窑洞瞬间带亮了起来,门窗通风,空气也流动的挺好,家具应有尽有,虽说是西房,但我觉得这土窑洞子要比隔壁的上房高大上的多。
我一时好奇,就在里面多待了会,其他人都早已出去了,就我和这棺材留在了里面。
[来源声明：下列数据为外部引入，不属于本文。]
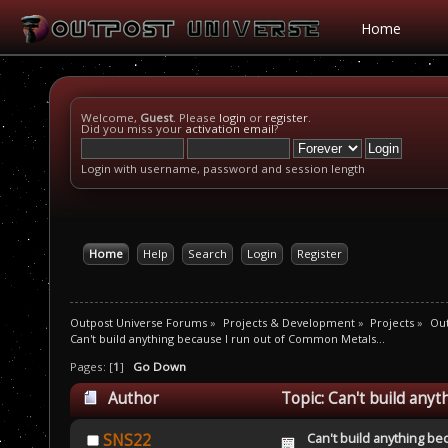
Home
Welcome,
Guest
. Please
login
or
register
.
Did you miss your
activation email
?
Login with username, password and session length
Home
Help
Search
Login
Register
Outpost Universe Forums
»
Projects & Development
»
Projects
»
Ou
Can't build anything because I run out of Common Metals...
Pages: [
1
]
Go Down
Author
Topic: Can't build any
Can't build anything be
SNS22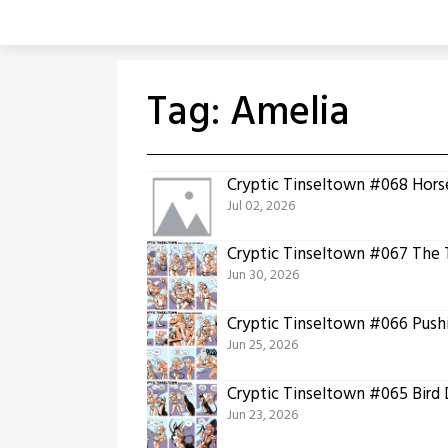
Skip
to
content
Tag:
Amelia
Cryptic Tinseltown #068 Horse
Jul 02, 2026
Cryptic Tinseltown #067 The 
Jun 30, 2026
Cryptic Tinseltown #066 Push
Jun 25, 2026
Cryptic Tinseltown #065 Bird
Jun 23, 2026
毕竟打小没见过土窑洞,更别说住了,所以一时兴起,就逗留了一会,把这土洞子的前前后后瞧了个遍。
“谁”
这些天,我的神经系统被磨炼的十分敏感,即使再小的动静,我都能第一时间听见,我正看的起劲,背后只听轰隆的一声,像是什么东西被掀翻打出来的声儿,我猛地回头忙问是谁,却半天再没听到声儿,唯独我肚子里的那个小心脏噗通噗通的快跳着。
而当我再回头的时候,柜台上的一张白照片瞬间进了我的眼,顿时觉得那张照片能散发出让人惧痛的气息,直刺着我的双眼,那个白的人我认识。
是她就是那晚被我拉回屋子的妇人
虽然那晚我只见到了她的半张脸,但眼角的那颗痣却十分的明显,再看整体轮廓,我敢肯定这照片里的人就是那晚我见到的那妇人,伸头喝水,诡异的笑容,流血的白骨,这些几乎就要忘记的东西又再一次冲击着我的大脑。
我正思绪万千,背后的门竟咯吱的一声被推了开来,这一声响,让我瞬间回神,哆嗦之余连连向后退了几步,后背用力的碰到了那个柜子。
“噗嗒”
那张白照片连同相框被我碰翻,扣在了柜台上。
“小伙子,出来吃饭了”。
门口进来的不是别人,正是男主人,他慢悠悠地走了过来,说是饭熟了,让我出去吃,然后见
017:窑洞遗照(2/6)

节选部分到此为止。